Commissioner for Social and Women's Affairs of the National Committee for the Administration of Gaza
- Incumbent
- Assumed office 14 January 2026
- Chief Commissioner: Ali Shaath
- Preceded by: Office established

Personal details
- Alma mater: Al-Azhar University

= Hana Tarazi =

Palestinian technocrat

Hana Tarazi (هناء الترزي), is a Palestinian technocrat, lawyer and social activist who currently manages social welfare and women's affairs for the National Committee for the Administration of Gaza (NCAG). Tarazi, a member of the Gazan Christian community, is the only woman and Palestinian Christian on the committee. She is the first Gazan Christian to hold public office since Husam al-Tawil in 2006.

== Biography ==
Tarazi studied law at and graduated from Al-Azhar University in Cairo, Egypt, becoming the first Christian to do so, and became the first female Christian lawyer in the Gaza Strip. In May 2018 she successfully applied for a license to practice sharia, and passed her exams, receiving that license on 16 May. She then began working in both the sharia and civil law spheres, and became deputy director of the Al-Mezan Center for Human Rights.
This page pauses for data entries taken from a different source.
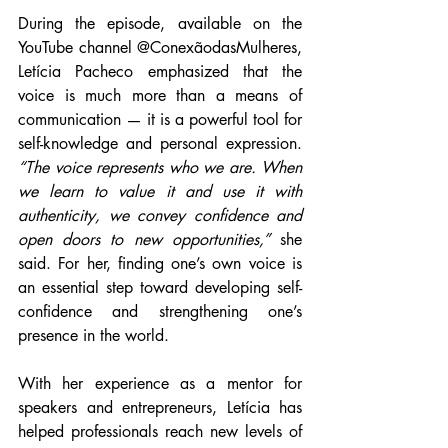
During the episode, available on the 
YouTube channel @ConexãodasMulheres, 
Letícia Pacheco emphasized that the 
voice is much more than a means of 
communication — it is a powerful tool for 
self-knowledge and personal expression. 
“The voice represents who we are. When 
we learn to value it and use it with 
authenticity, we convey confidence and 
open doors to new opportunities,”
 she 
said. For her, finding one’s own voice is 
an essential step toward developing self-
confidence and strengthening one’s 
presence in the world.
With her experience as a mentor for 
speakers and entrepreneurs, Letícia has 
helped professionals reach new levels of 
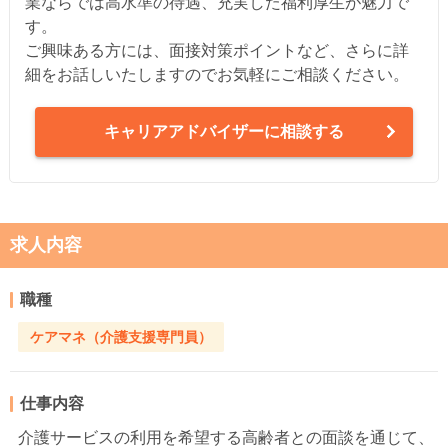
業ならでは高水準の待遇、充実した福利厚生が魅力で
す。
ご興味ある方には、面接対策ポイントなど、さらに詳
細をお話しいたしますのでお気軽にご相談ください。
キャリアアドバイザーに相談する
求人内容
職種
ケアマネ（介護支援専門員）
仕事内容
介護サービスの利用を希望する高齢者との面談を通じて、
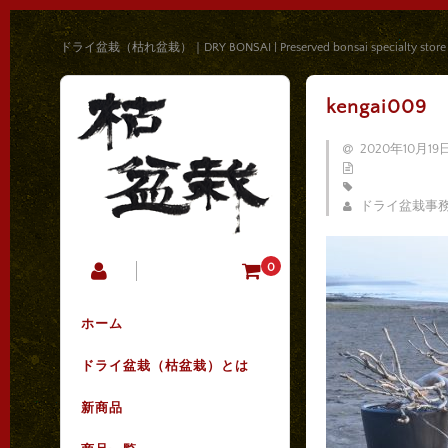
ドライ盆栽（枯れ盆栽）｜DRY BONSAI | Preserved bonsai specialty store
kengai009
2020年10月19
ドライ盆栽事
0
ホーム
ドライ盆栽（枯盆栽）とは
新商品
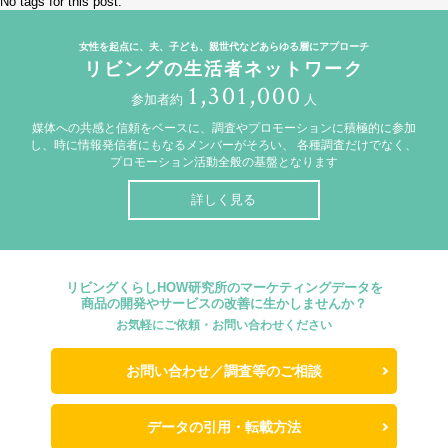
No tags for this post.
女性を起点に、夫、子ども、親世代などあらゆる層にアプローチ
リビングの生活者ネットワーク
1,301,000
参加者約
人
媒体への共感と信頼をベースに、調査やプロモーションに積極的に参加
し、時に情報発信者にもなるメンバーがそろい、
各種調査だけでなく、
プロモーション活動全般の基盤となります
詳しく見る
リビングくらしHOW研究所のマーケティングデータを
商品の開発やサービスの改善に生かしませんか？
お気軽にご依頼・お問い合わせください
お問い合わせ／調査等のご相談
データの引用・転載方法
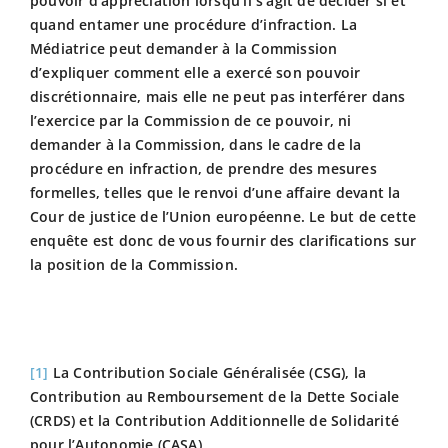
pouvoir d’appréciation lorsqu’il s’agit de décider si et
quand entamer une procédure d’infraction. La
Médiatrice peut demander à la Commission
d’expliquer comment elle a exercé son pouvoir
discrétionnaire, mais elle ne peut pas interférer dans
l’exercice par la Commission de ce pouvoir, ni
demander à la Commission, dans le cadre de la
procédure en infraction, de prendre des mesures
formelles, telles que le renvoi d’une affaire devant la
Cour de justice de l’Union européenne. Le but de cette
enquête est donc de vous fournir des clarifications sur
la position de la Commission.
[1]
La Contribution Sociale Généralisée (CSG), la
Contribution au Remboursement de la Dette Sociale
(CRDS) et la Contribution Additionnelle de Solidarité
pour l’Autonomie (CASA).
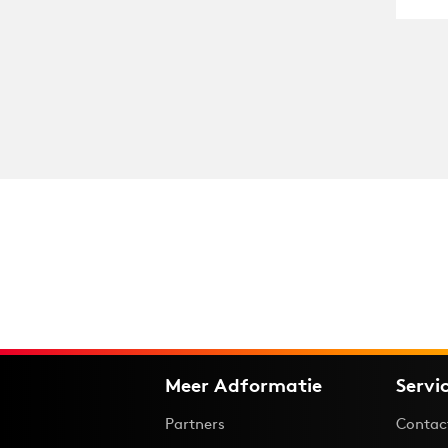
Meer Adformatie
Servi
Partners
Contac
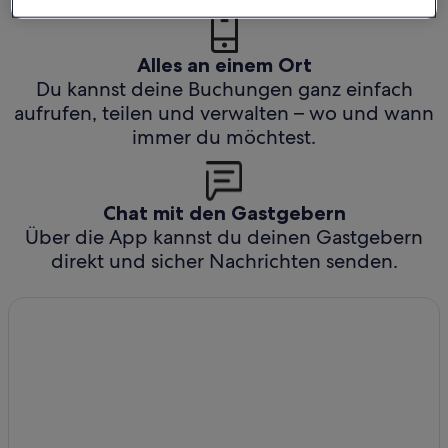
Alles an einem Ort
Du kannst deine Buchungen ganz einfach
aufrufen, teilen und verwalten – wo und wann
immer du möchtest.
Chat mit den Gastgebern
Über die App kannst du deinen Gastgebern
direkt und sicher Nachrichten senden.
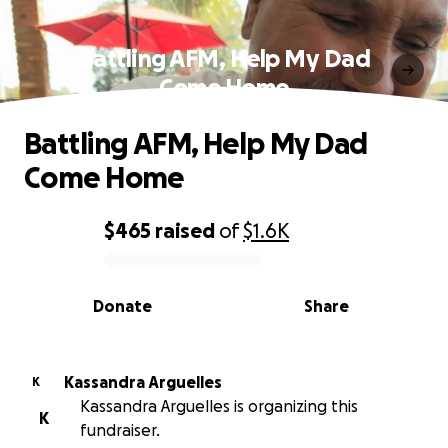
Battling AFM, Help My Dad
Come Home
Battling AFM, Help My Dad
Come Home
$465
raised
of
$1.6K
0% complete
Donate
Share
Kassandra Arguelles
K
Kassandra Arguelles is organizing this
K
fundraiser.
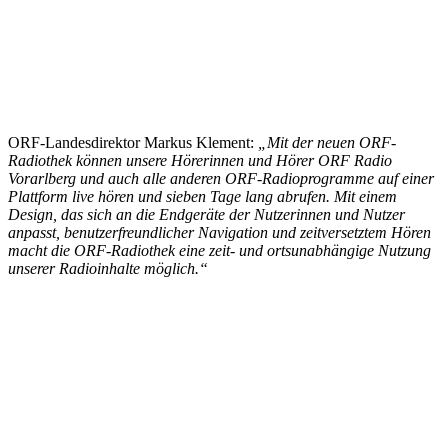
ORF-Landesdirektor Markus Klement:
„Mit der neuen ORF-
Radiothek können unsere Hörerinnen und Hörer ORF Radio
Vorarlberg und auch alle anderen ORF-Radioprogramme auf einer
Plattform live hören und sieben Tage lang abrufen. Mit einem
Design, das sich an die Endgeräte der Nutzerinnen und Nutzer
anpasst, benutzerfreundlicher Navigation und zeitversetztem Hören
macht die ORF-Radiothek eine zeit- und ortsunabhängige Nutzung
unserer Radioinhalte möglich.“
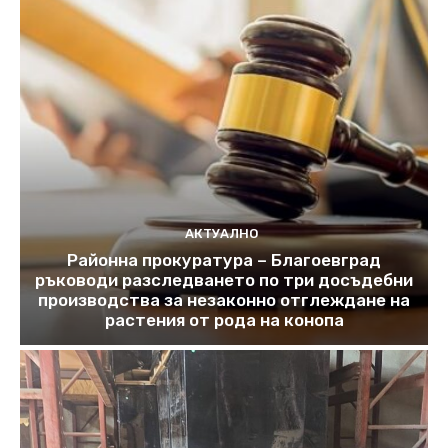
АКТУАЛНО
Районна прокуратура – Благоевград
ръководи разследването по три досъдебни
производства за незаконно отглеждане на
растения от рода на конопа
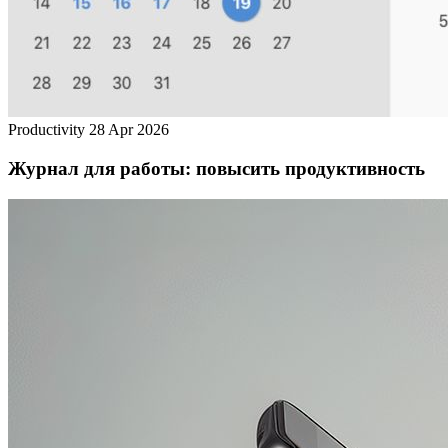
Productivity
28 Apr 2026
Журнал для работы: повысить продуктивность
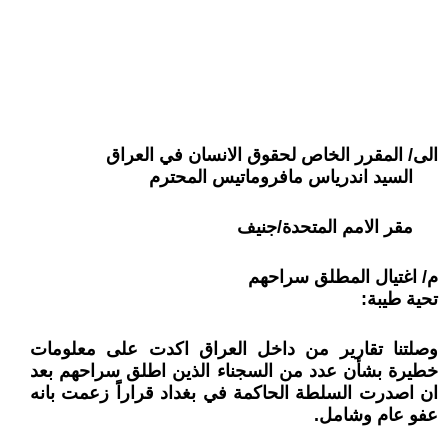
الى/ المقرر الخاص لحقوق الانسان في العراق
السيد اندرياس مافروماتيس المحترم
مقر الامم المتحدة/جنيف
م/ اغتيال المطلق سراحهم
تحية طيبة:
وصلتنا تقارير من داخل العراق اكدت على معلومات
خطيرة بشأن عدد من السجناء الذين اطلق سراحهم بعد
ان اصدرت السلطة الحاكمة في بغداد قراراًَ زعمت بانه
عفو عام وشامل.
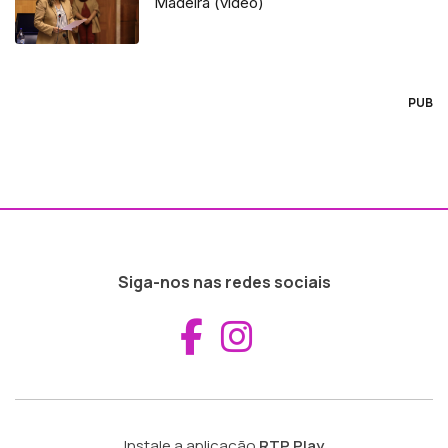
Madeira (vídeo)
PUB
Siga-nos nas redes sociais
Aceder ao Fac
Aceder ao I
Instale a aplicação
RTP Play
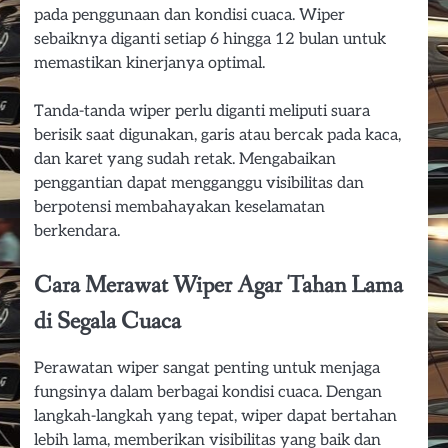
pada penggunaan dan kondisi cuaca. Wiper
sebaiknya diganti setiap 6 hingga 12 bulan untuk
memastikan kinerjanya optimal.
Tanda-tanda wiper perlu diganti meliputi suara
berisik saat digunakan, garis atau bercak pada kaca,
dan karet yang sudah retak. Mengabaikan
penggantian dapat mengganggu visibilitas dan
berpotensi membahayakan keselamatan
berkendara.
Cara Merawat Wiper Agar Tahan Lama
di Segala Cuaca
Perawatan wiper sangat penting untuk menjaga
fungsinya dalam berbagai kondisi cuaca. Dengan
langkah-langkah yang tepat, wiper dapat bertahan
lebih lama, memberikan visibilitas yang baik dan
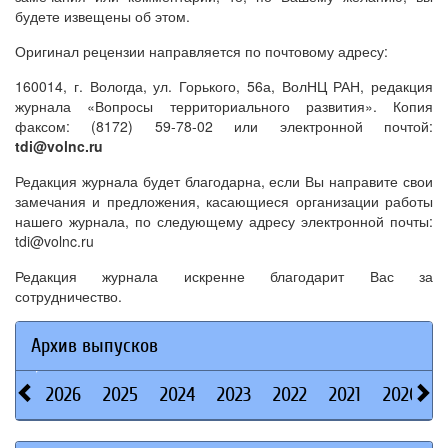
будете извещены об этом.
Оригинал рецензии направляется по почтовому адресу:
160014, г. Вологда, ул. Горького, 56а, ВолНЦ РАН, редакция
журнала «Вопросы территориального развития». Копия
факсом: (8172) 59-78-02 или электронной почтой:
tdi@volnc.ru
Редакция журнала будет благодарна, если Вы направите свои
замечания и предложения, касающиеся организации работы
нашего журнала, по следующему адресу электронной почты:
tdi@volnc.ru
Редакция журнала искренне благодарит Вас за
сотрудничество.
Архив выпусков
2026
2025
2024
2023
2022
2021
2020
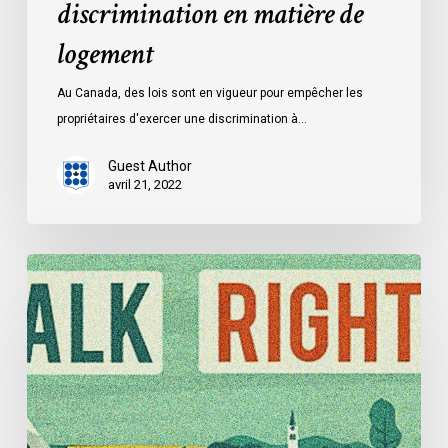
discrimination en matière de
logement
Au Canada, des lois sont en vigueur pour empêcher les
propriétaires d'exercer une discrimination à…
Guest Author
avril 21, 2022
Trois
témoignages
de
discrimination
en
matière
de
logement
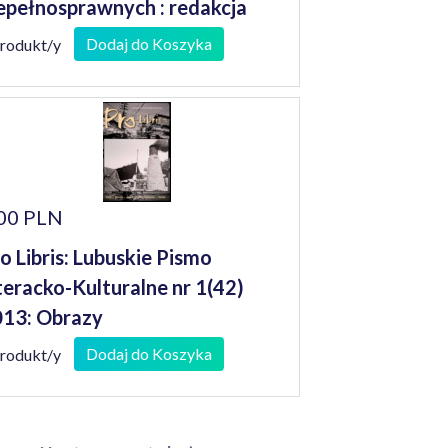
epełnosprawnych : redakcja
nusz Koniusz
Dodaj do Koszyka
produkt/y
00 PLN
o Libris: Lubuskie Pismo
teracko-Kulturalne nr 1(42)
13: Obrazy
Dodaj do Koszyka
produkt/y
Following the onset of the Gaza war in October 2023, Tarazi dedicated herself to community work. Later, she became a member of the NCAG, which is set to succeed the Hamas administration, and left Gaza for Cairo. On 14 January 2026, she was formally announced as a member of the committee, alongside 14 other Gazan technocrats. However, as of 20 January, Israel has blocked the NCAG members from entering Gaza, for unclear reasons, with Egypt and the United States attempting to facilitate the committee's entry.

In her inaugural message to the citizens of Gaza, she expressed sadness over the destruction wrought by the war, stating that suffering could not be the permanent destiny of the Palestinian people, and committed to promoting unity and equality. Like the rest of the committee, Tarazi is politically unaffiliated. She is reported to have significant popularity among the Gazan public.